Samudra Selatan di sekitar Antartika siap melepaskan panas yang tersimpan dalam siklus pemanasan yang berkepanjangan, sehingga berpotensi mengimbangi upaya manusia untuk membalikkan perubahan iklim. Pemodelan iklim baru menunjukkan bahwa “sendawa termal” ini – gelombang panas yang tiba-tiba dari cadangan lautan dalam – dapat bertahan selama lebih dari satu abad, bahkan ketika emisi global mengalami penurunan. Fenomena ini menyoroti respons yang kompleks dan tertunda dalam sistem iklim bumi.
Lautan sebagai Penyerap Panas
Sejak Revolusi Industri, laut telah menyerap lebih dari 90% panas berlebih yang dihasilkan oleh aktivitas manusia, dan seperempat dari seluruh emisi CO2. Samudera Selatan, khususnya, menampung sekitar 80% dari total panas yang disimpan di seluruh samudra. Panas ini telah terakumulasi selama beberapa dekade, namun tidak dapat bertahan selamanya. Ketika suhu global menjadi stabil dan akhirnya turun karena pengurangan emisi, lautan pasti akan mengembalikan energi tersebut ke atmosfer.
Memodelkan “Sendawa”
Para peneliti memperkirakan bahwa ketika umat manusia beralih ke emisi net-negatif – secara aktif menghilangkan CO2 dari atmosfer – Samudera Selatan akan menjadi tidak stabil. Air permukaan yang lebih dingin dan lebih asin akan membatasi arus dalam yang lebih hangat, sehingga menciptakan kolom air yang tidak stabil.
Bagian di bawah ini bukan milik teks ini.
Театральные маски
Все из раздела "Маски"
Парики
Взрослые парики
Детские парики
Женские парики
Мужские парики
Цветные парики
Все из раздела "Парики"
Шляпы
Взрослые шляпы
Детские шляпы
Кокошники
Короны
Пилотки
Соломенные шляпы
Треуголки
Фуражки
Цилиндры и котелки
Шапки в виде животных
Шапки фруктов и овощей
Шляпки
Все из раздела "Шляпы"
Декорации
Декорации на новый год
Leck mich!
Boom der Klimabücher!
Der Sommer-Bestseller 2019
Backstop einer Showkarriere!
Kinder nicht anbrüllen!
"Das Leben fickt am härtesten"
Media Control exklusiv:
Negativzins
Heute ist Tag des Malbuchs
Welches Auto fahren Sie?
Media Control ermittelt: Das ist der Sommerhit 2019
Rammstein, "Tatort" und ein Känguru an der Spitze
Hal ini akan memicu konveksi dalam, yang secara efektif melepaskan panas yang tersimpan dengan cara yang mirip dengan tingkat pemanasan antropogenik saat ini. Proses ini tidak dijamin, namun memberikan hasil yang masuk akal berdasarkan model iklim saat ini.
Mengapa Ini Penting
Inersia termal Samudra Selatan menyebabkan penundaan yang signifikan dalam respons terhadap perubahan iklim. Bahkan dengan pengurangan emisi yang agresif, pelepasan panas laut dapat menghambat kemajuan yang telah dicapai selama lebih dari satu abad. Hal ini memperkuat pentingnya meminimalkan polusi saat ini, karena menunda tindakan hanya akan menambah besarnya tantangan di masa depan.
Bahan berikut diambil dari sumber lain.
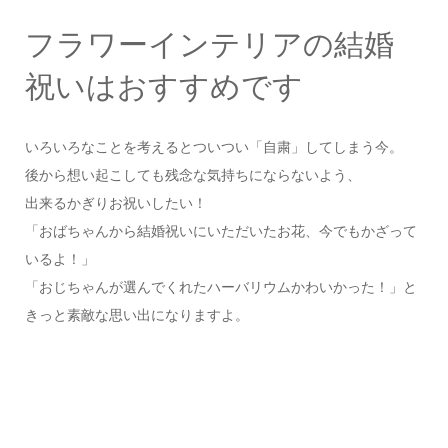
フラワーインテリアの結婚
祝いはおすすめです
いろいろなことを考えるとついつい「自粛」してしまう今。
後から想い起こしても残念な気持ちにならないよう、
出来るかぎりお祝いしたい！
「おばちゃんから結婚祝いにいただいたお花、今でもかざって
いるよ！」
「おじちゃんが選んでくれたハーバリウムかわいかった！」と
きっと素敵な思い出になりますよ。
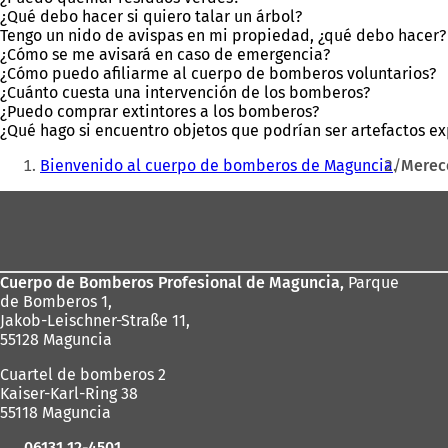
¿Qué debo hacer si quiero talar un árbol?
Tengo un nido de avispas en mi propiedad, ¿qué debo hacer?
¿Cómo se me avisará en caso de emergencia?
¿Cómo puedo afiliarme al cuerpo de bomberos voluntarios?
¿Cuánto cuesta una intervención de los bomberos?
¿Puedo comprar extintores a los bomberos?
¿Qué hago si encuentro objetos que podrían ser artefactos ex
Estás
Bienvenido al cuerpo de bomberos de Maguncia
Merec
aquí:
Zona
de
los
Cuerpo de Bomberos Profesional de Maguncia,
Parque
pies
de Bomberos 1,
Jakob-Leischner-Straße 11,
55128 Maguncia
Cuartel de bomberos 2
Kaiser-Karl-Ring 38
55118 Maguncia
06131 12-4501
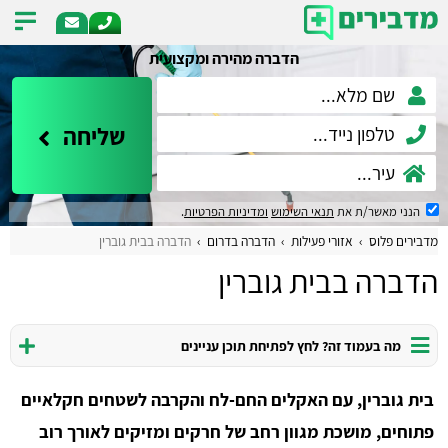
הדברה מהירה ומקצועית
שליחה
הנני מאשר/ת את
תנאי השימוש
ומדיניות הפרטיות
.
מדבירים פלוס
אזורי פעילות
הדברה בדרום
הדברה בבית גוברין
הדברה בבית גוברין
מה בעמוד זה? לחץ לפתיחת תוכן עניינים
בית גוברין, עם האקלים החם-לח והקרבה לשטחים חקלאיים
פתוחים, מושכת מגוון רחב של חרקים ומזיקים לאורך רוב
Atmosfer Belahan Bumi Selatan yang lebih bersih – tidak terlalu tercemar oleh aerosol industri – memperburuk masalah ini. Aerosol ini memantulkan sinar matahari, memberikan sedikit efek pendinginan yang tidak terlalu terasa di Belahan Bumi Selatan. Tanpa penyeimbang ini, dampak pelepasan panas laut akan lebih besar.
Jalan ke Depan
Meskipun pemodelan ini memprediksi terjadinya thermal sendawa bahkan dalam skenario dengan emisi net-negatif, pengurangan polusi saat ini tetap menjadi hal yang terpenting. Semakin cepat umat manusia beralih dari bahan bakar fosil, semakin sedikit CO2 yang perlu dihilangkan nantinya. Seperti yang ditekankan oleh ahli kelautan Ric Williams, mencegah emisi jauh lebih efektif daripada hanya mengandalkan teknologi penghilangan karbon.
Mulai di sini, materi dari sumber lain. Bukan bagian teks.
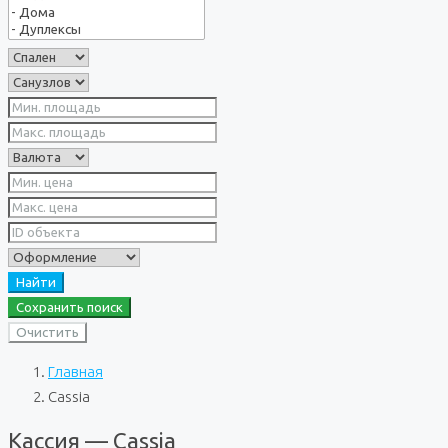
Найти
Сохранить поиск
Очистить
Главная
Cassia
Кассия — Cassia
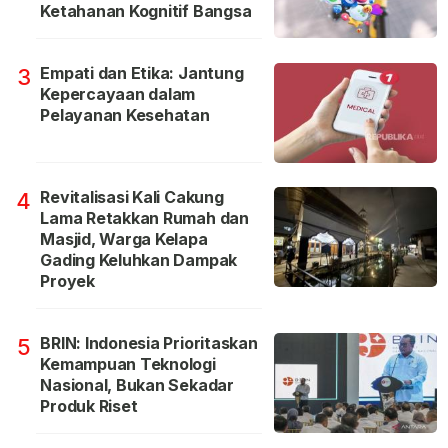
Ketahanan Kognitif Bangsa
Empati dan Etika: Jantung
3
Kepercayaan dalam
Pelayanan Kesehatan
Revitalisasi Kali Cakung
4
Lama Retakkan Rumah dan
Masjid, Warga Kelapa
Gading Keluhkan Dampak
Proyek
BRIN: Indonesia Prioritaskan
5
Kemampuan Teknologi
Nasional, Bukan Sekadar
Produk Riset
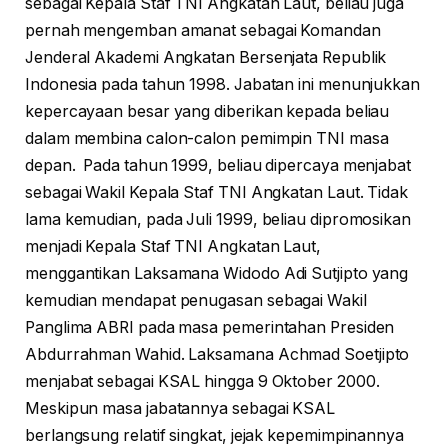
sebagai Kepala Staf TNI Angkatan Laut, beliau juga
pernah mengemban amanat sebagai Komandan
Jenderal Akademi Angkatan Bersenjata Republik
Indonesia pada tahun 1998. Jabatan ini menunjukkan
kepercayaan besar yang diberikan kepada beliau
dalam membina calon-calon pemimpin TNI masa
depan. Pada tahun 1999, beliau dipercaya menjabat
sebagai Wakil Kepala Staf TNI Angkatan Laut. Tidak
lama kemudian, pada Juli 1999, beliau dipromosikan
menjadi Kepala Staf TNI Angkatan Laut,
menggantikan Laksamana Widodo Adi Sutjipto yang
kemudian mendapat penugasan sebagai Wakil
Panglima ABRI pada masa pemerintahan Presiden
Abdurrahman Wahid. Laksamana Achmad Soetjipto
menjabat sebagai KSAL hingga 9 Oktober 2000.
Meskipun masa jabatannya sebagai KSAL
berlangsung relatif singkat, jejak kepemimpinannya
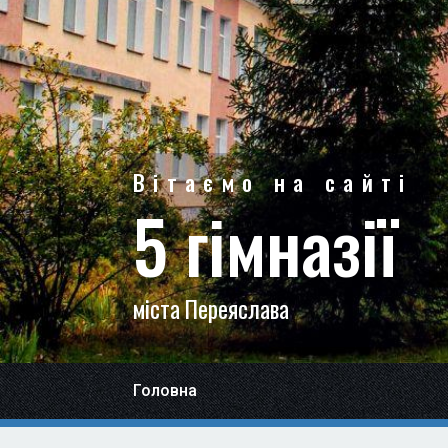
Вітаємо на сайті
5 гімназії
міста Переяслава
Головна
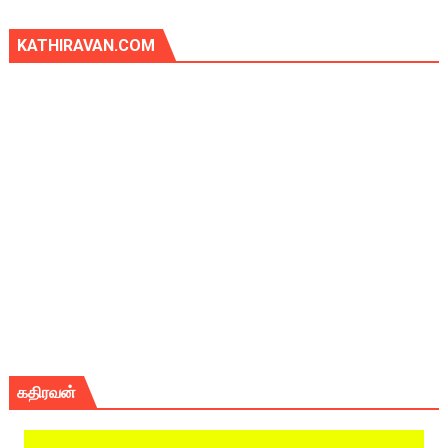
KATHIRAVAN.COM
கதிரவன்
Pada akhirnya, perilaku Samudra Selatan menegaskan keterhubungan yang rumit di planet ini. Bahkan upaya mitigasi iklim yang berhasil dapat terhambat oleh kelambanan alami sistem bumi, sehingga tindakan cepat dan tegas terhadap emisi merupakan langkah paling penting menuju masa depan yang stabil.